Return the lines below that contain the word "podio".

Top of Data for this exercise

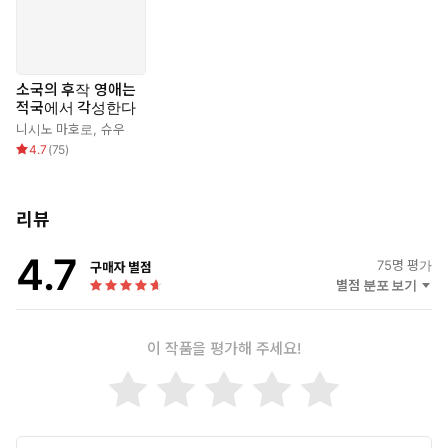
소국의 후작 영애는
적국에서 각성한다
니시노 마호로
,
슈우
4.7
(
75
)
리뷰
4.7
75
명 평가
구매자 별점
별점 분포 보기
이 작품을 평가해 주세요!
풍요로운 소국 재상의 딸로 자란 후작 영애 베르틴.
하지만 결혼을 눈앞에 둔 어느 날,
패전 배상금 대신 적국인 연합국의 대표 세실리오에게 시집을 가
게 된다.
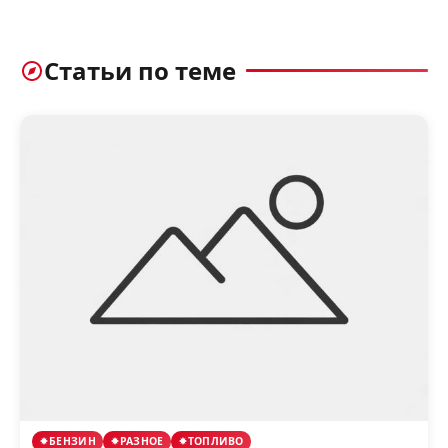
Статьи по теме
БЕНЗИН
РАЗНОЕ
ТОПЛИВО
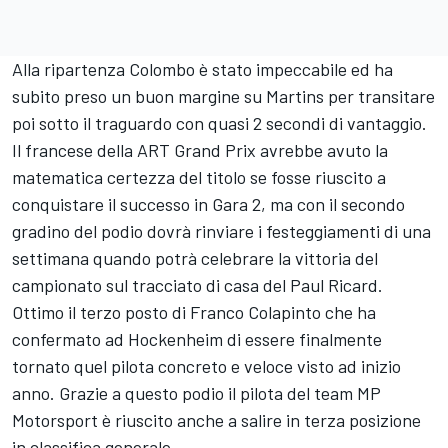
Alla ripartenza Colombo è stato impeccabile ed ha
subito preso un buon margine su Martins per transitare
poi sotto il traguardo con quasi 2 secondi di vantaggio.
Il francese della ART Grand Prix avrebbe avuto la
matematica certezza del titolo se fosse riuscito a
conquistare il successo in Gara 2, ma con il secondo
gradino del podio dovrà rinviare i festeggiamenti di una
settimana quando potrà celebrare la vittoria del
campionato sul tracciato di casa del Paul Ricard.
Ottimo il terzo posto di Franco Colapinto che ha
confermato ad Hockenheim di essere finalmente
tornato quel pilota concreto e veloce visto ad inizio
anno. Grazie a questo podio il pilota del team MP
Motorsport è riuscito anche a salire in terza posizione
in classifica generale.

Bottom of Data for this exercise

Result for this exercise:
gradino del podio dovrà rinviare i festeggiamenti di una
anno. Grazie a questo podio il pilota del team MP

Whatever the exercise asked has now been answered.